The Gloves Are Always Loaded

May 31st was the 32nd anniversary of the death of the great Jack Dempsey. On social media people marked the date by showing clips of Jack’s winning the Heavyweight Championship in brutal fashion from Jess Willard. In that bout Dempsey floored the giant Willard seven times in the first round administering one of the most severe beating ever seen in a boxing ring. By the end of the third round Jess was unable to continue having suffered broken bones in his face and ribs. For years it had been rumored that Dempsey’s hands were loaded (something heavy was put into his gloves along with his fists) for the fight. His former manager, with whom Jack had had a falling out, fed the flames by claiming to have taken part in the scheme. His accusations were driven by a desire to hurt his former champion. This controversy has been argued to exhaustion by fight fans over the years with most agreeing the fight was on the up and up, so I will not rehash the arguments here.

“In reality, the boxing glove has made the sport more dangerous.”

What has not been discussed much is the fact that in reality all boxers enter the ring with their gloves loaded, and I don’t mean with just their fists. It is interesting to learn just why the boxing glove and the taping of the hands came into existence, as most people believe it was to make the sport safer. That couldn’t be further from the truth. In reality, the boxing glove has made the sport more dangerous. I will give a very short history of how the boxing glove evolved and I think you will begin to understand what I mean.

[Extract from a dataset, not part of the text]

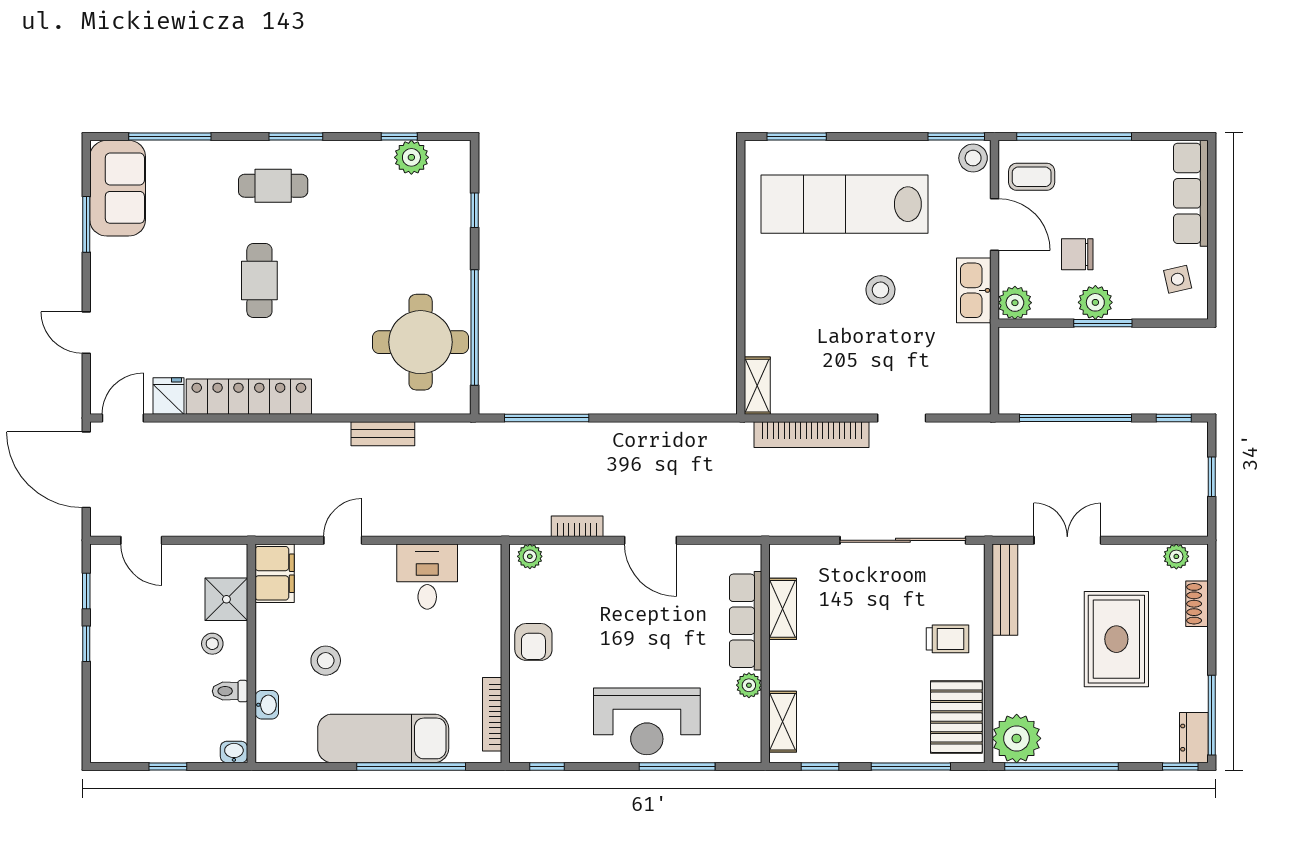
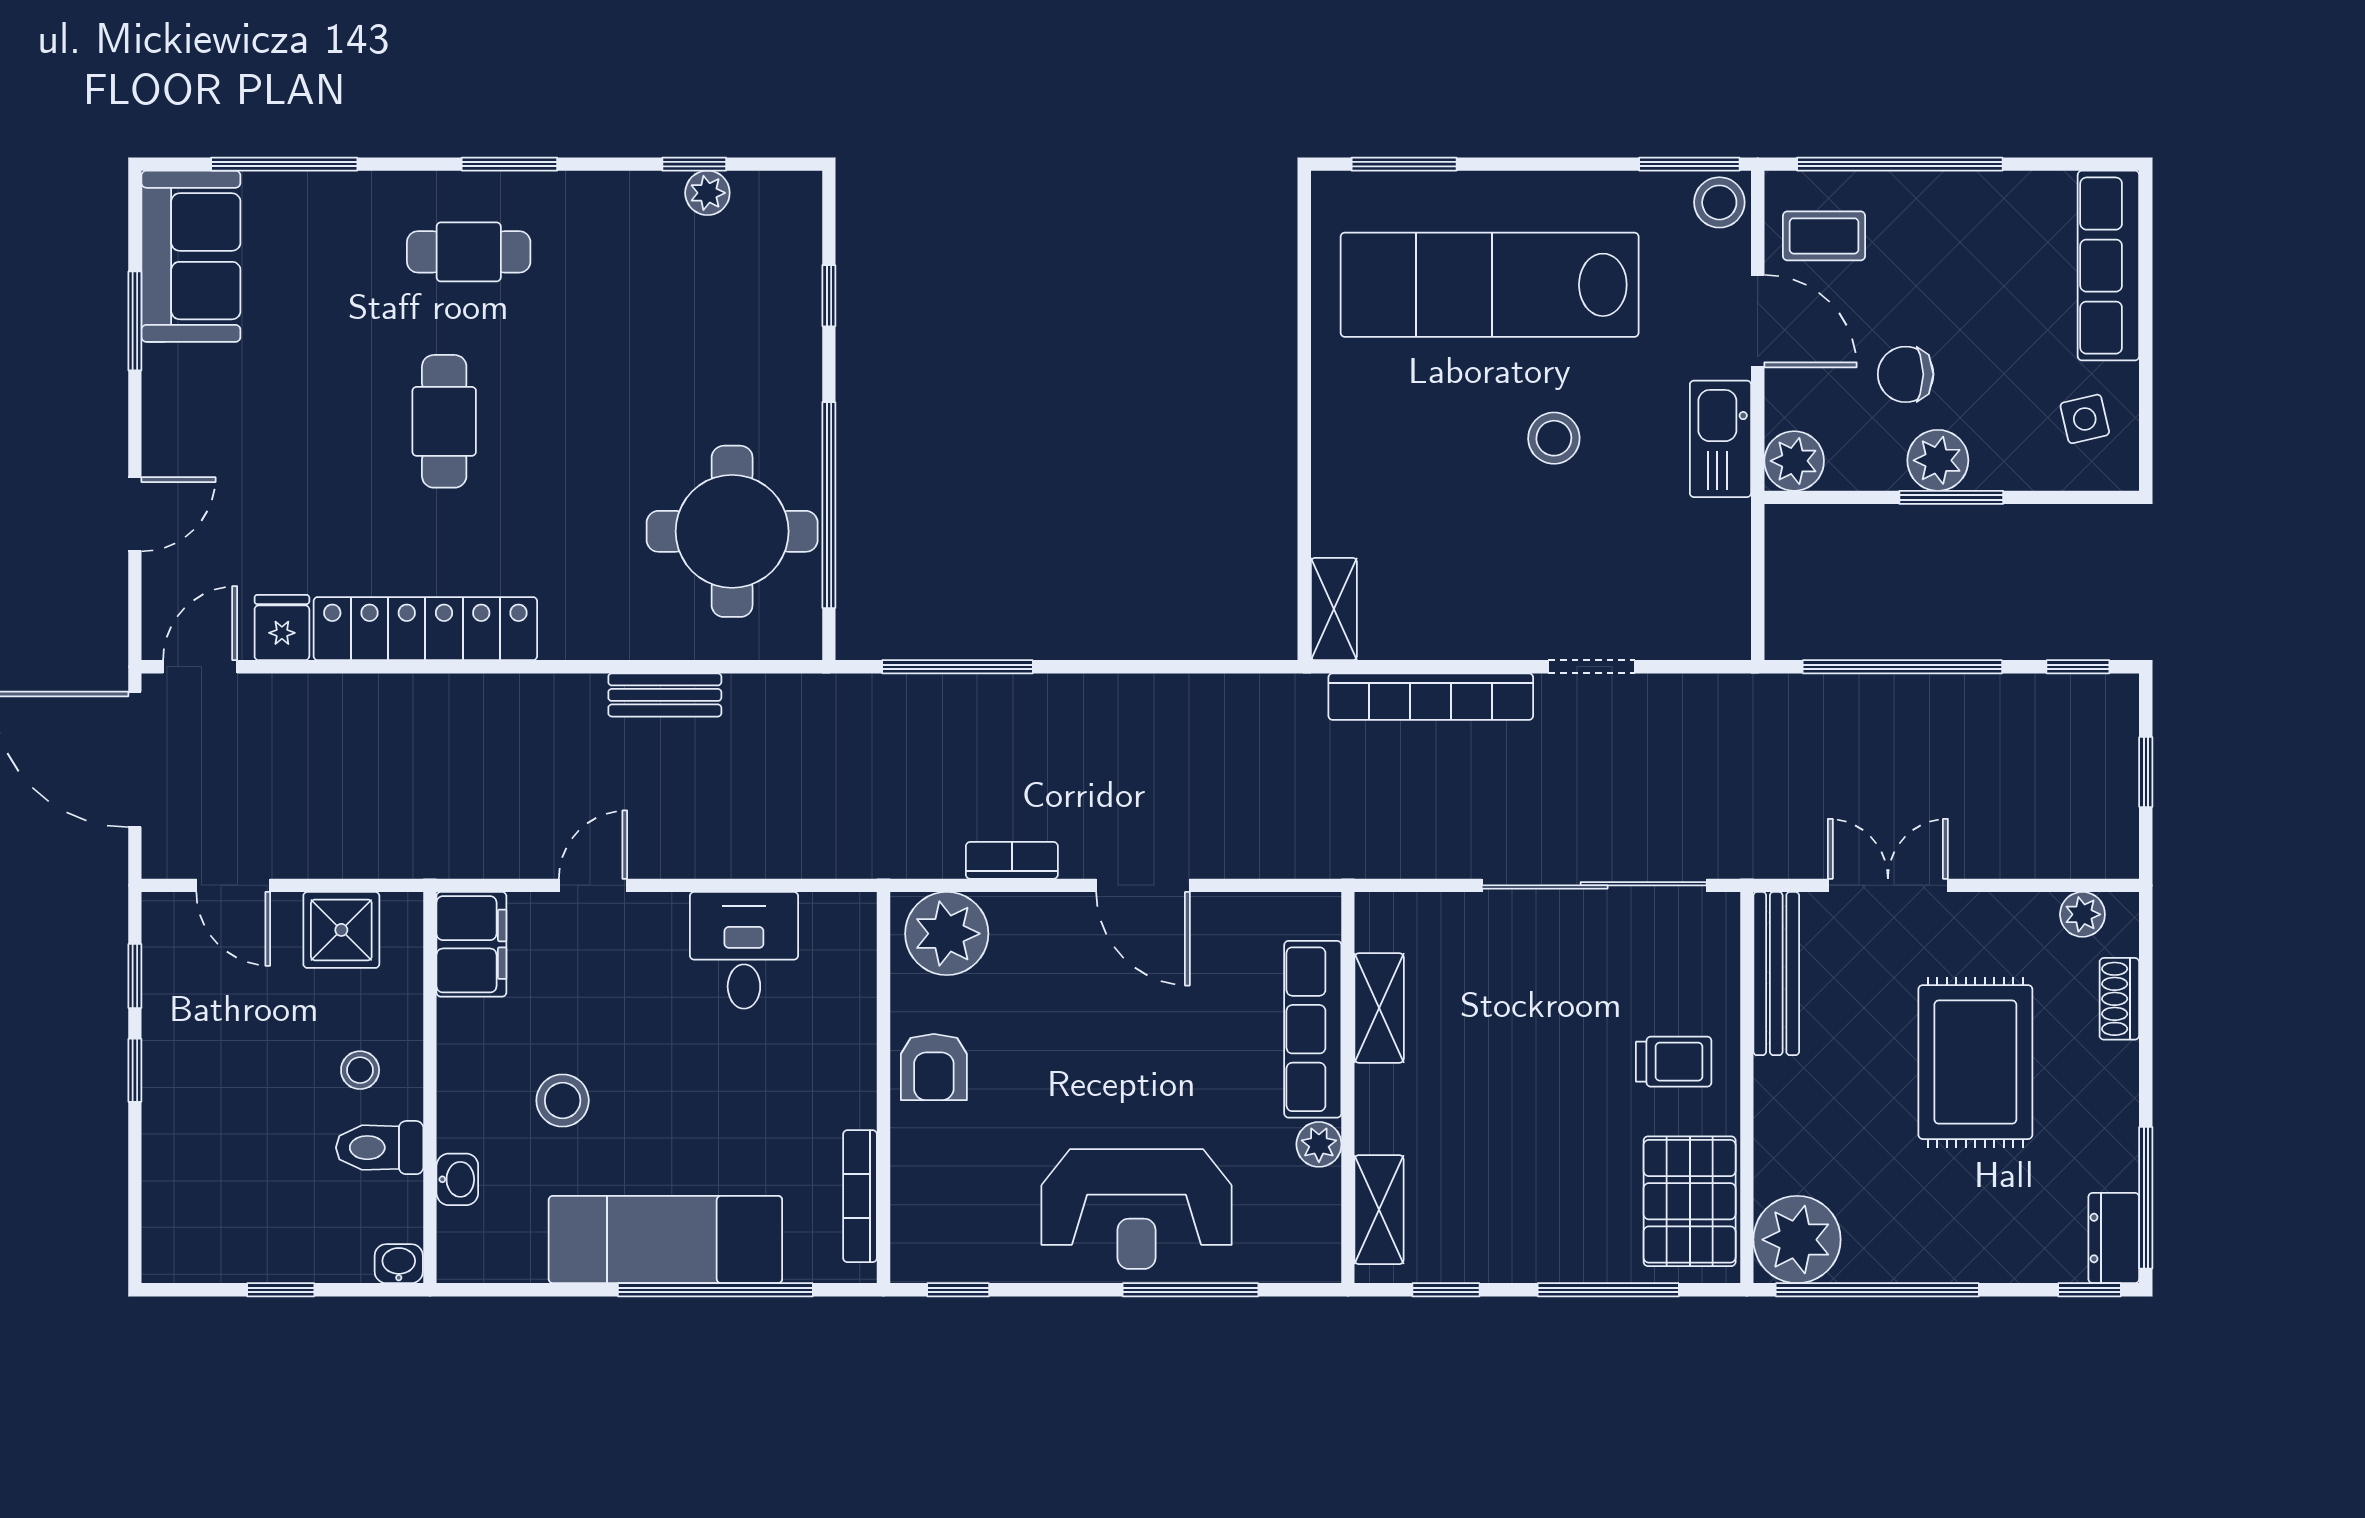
plant: (411, 157) -> (707, 193), width x0.73, depth x0.73
door: (86, 333) -> (135, 514), swing flipped
plant: (530, 556) -> (947, 934), width x1.88, depth x1.88
shower: (226, 599) -> (341, 930), moved
toilet: (230, 691) -> (380, 1148), width x1.37, depth x1.39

The CestusThe first version of a boxing glove appeared in ancient Greece. The boxers of that era found they were breaking their hands when hitting each other in the head, so they began wrapping pieces of leather around their fists as a way to give more support to the bones in their hands. The ancient Romans, being the innovators they were when it came to making sports more barbaric, started adding small spikes to the leather hand wraps in order to make them even more deadly. There is an excellent example of this hand wrapping, or what was to become known as the cestus in the remarkable statute of “The Terme Boxer” or as it is more commonly known “The Boxer At Rest” in Rome. I have written about this incredible work of art before and include a photo of it with this article.

James FiggI will now skip ahead a couple of millennium to the period in England when boxing started to become very popular. In the 18th Century, James Figg, who has become known as the Father of Boxing, began developing a style of boxing, that while quite different from what we know it as today, set the stage for what would later develop into the modern sport of boxing. Figg incorporated many moves from the art of fencing into a sport that was to become known as boxing. This early version allowed for punching, but that was not the main emphasis. Grappling was also a big part of what went on in these matches. One of the reasons for the lack of punching was the fact that the combatants would break their hands hitting each other on the head. Our hands are made up of many small bones that break and bruise easily. Just ask anyone who has suffered from carpal tunnel syndrome and they will tell you how delicate the human hand can be.

As the sport moved on into the 19th Century, fighters continued to deal with the best way to avoid breaking their hands. In many ways boxing became more primitive as many of the fencing moves were lost and the grappling increased. Many of these later bareknuckle matches would last for hours as neither participant would want to take a chance on throwing a knock out blow until they were sure their opponent had slowed down enough so they could land a clean shot on the jaw, thus not injuring their hand.

Eventually, many of these fighters began wrapping their hands and wearing light gloves in order to allow them the freedom to land more head punches without fear of hurting their hands.

As boxing moved into the 20th Century, hand wrapping became much more sophisticated and the gloves improved quite a bit. At no point were the gloves improved with the idea of making the sport safer. They were further developed in order to allow for more head punching. This actually made the sport much more dangerous, for it was now possible for a large number of punches to be thrown at and landed on the head. This resulted in an increase of head injuries.

caestAt the beginning of this article I stated that boxing gloves are always loaded. I will explain. If you have ever had your hands properly taped for a fight you will know that first a roll of gauze is wrapped around the hand. This is followed by having the gauzed secured with a goodly amount of tape in order to keep it in place and to greatly strengthen the hand and protect the bones. Once this taping is done, that “loaded hand” is placed into a boxing glove which gives it even more protection. Take a well wrapped hand encased in a boxing glove and you can throw a full throttle blow at a brick wall and not hurt your fist. I have actually done that. Now, just think of how much harder you can hit another human being in the head with this set up.

“The modern boxer does not go into the ring with lead weights in his gloves, but he does enter the ring with a fist that is greatly enhanced for the purpose of causing more damage to the head.”

The modern boxer does not go into the ring with lead weights in his gloves, but he does enter the ring with a fist that is greatly enhanced for the purpose of causing more damage to the head. Dempsey’s hands were not illegally loaded the day he destroyed Willard, but I can guarantee you he would not have been able to land those head punches if his hands had not been wrapped.

The idea that somehow the boxing glove was developed to make the sport safer is a myth. The boxing glove, along with hand wraps, have made boxing more dangerous. An argument can be made that if you wanted to make boxing safer you would ban hand protection.